How are comments usually parsed

commentsparsing

How are comments generally treated in programming languages and markup? I am writing a parser for some custom markup language and want to follow the principle of least surprise, so I'm trying to determine the general convention.

For example, should a comment embedded within a token 'interfere' with the token or not? Generally, is something like:

Sys/* comment */tem.out.println()

valid?

Also, if the language is sensitive to new lines, and the comment spans the new line, should the new line be considered or not?

stuff stuff /* this is comment
this is still comment */more stuff 

be treated as

stuff stuff more stuff

or

stuff stuff
more stuff

?

I know what a few specific languages do, nor am I looking for opinions, but am looking for whether or not: is there a general consensus what is generally expected by a mark up in regards to tokens and new lines?


My particular context is a wiki-like markup.

Best Answer

Usually comments are scanned (and discarded) as part of the tokenization process, but before parsing. A comment works like a token separator even in the absence of whitespace around it.

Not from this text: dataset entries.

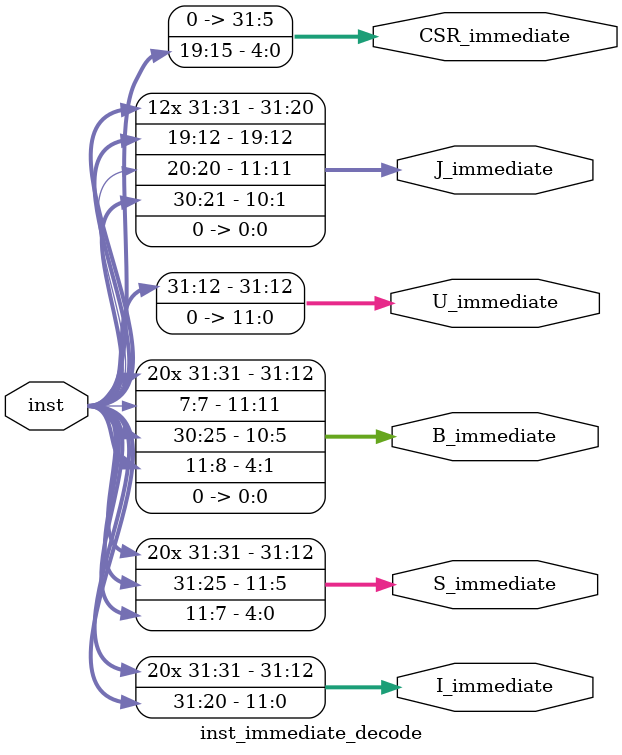
<source format=v>
`default_nettype none

module inst_immediate_decode(
    input wire[31:0] inst,
    output reg[31:0] I_immediate,
    output reg[31:0] S_immediate,
    output reg[31:0] B_immediate,
    output reg[31:0] U_immediate,
    output reg[31:0] J_immediate,
    output reg[31:0] CSR_immediate
);


always @* begin
    I_immediate = { {21{inst[31]}}, inst[30:25], inst[24:21], inst[20]};
    S_immediate = { {21{inst[31]}}, inst[30:25], inst[11:8],  inst[7]};
    B_immediate = { {20{inst[31]}}, inst[7],     inst[30:25], inst[11:8], 1'b0};
    U_immediate = { inst[31],       inst[30:20], inst[19:12], 12'b0};
    J_immediate = { {12{inst[31]}}, inst[19:12], inst[20],    inst[30:25], inst[24:21], 1'b0};
    CSR_immediate = { 27'b0, inst[19:15]};
end

endmodule

</source>
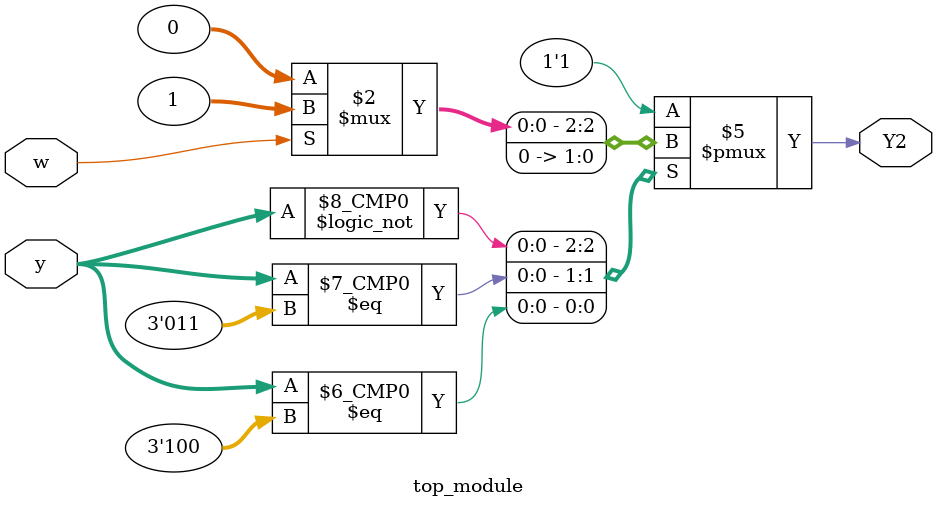
<source format=sv>
module top_module(
    input [3:1] y,
    input w,
    output reg Y2);

    always @(*) begin
        case (y)
            // Next state logic for Y2
            3'b000: Y2 = (w) ? 1 : 0;
            3'b001: Y2 = 1;
            3'b010: Y2 = 1;
            3'b011: Y2 = 0;
            3'b100: Y2 = 0;
            3'b101: Y2 = 1;
            default: Y2 = 1;
        endcase
    end

endmodule

</source>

As you point out, the C specification explicitly states that comments are replaced by a single space. It is just specification-lingo though, since a real-world parser will not actually replace anything, but will just scan and discard a comment the same way it scans and discards whitespace characters. But it explains in a simple way that a comment separates tokens the same way a space would.

The content of comments are ignored, so linebreaks inside multiline comments have no effect. Languages which are sensitive to line breaks (Python and Visual Basic) usually do not have multiline comments, but JavaScript is one exception. For example:

return /*
       */ 17

Is equivalent to

return 17

not

return
17

Single-line comments preserve the line break, i.e.

return // single line comment
    17

is equivalent to

return
17

not

return 17

Since comments are scanned but not parsed, they tend not to nest. So

 /*  /* nested comment */ */

is a syntax error, since the comment is opened by the first /* and closed by the first */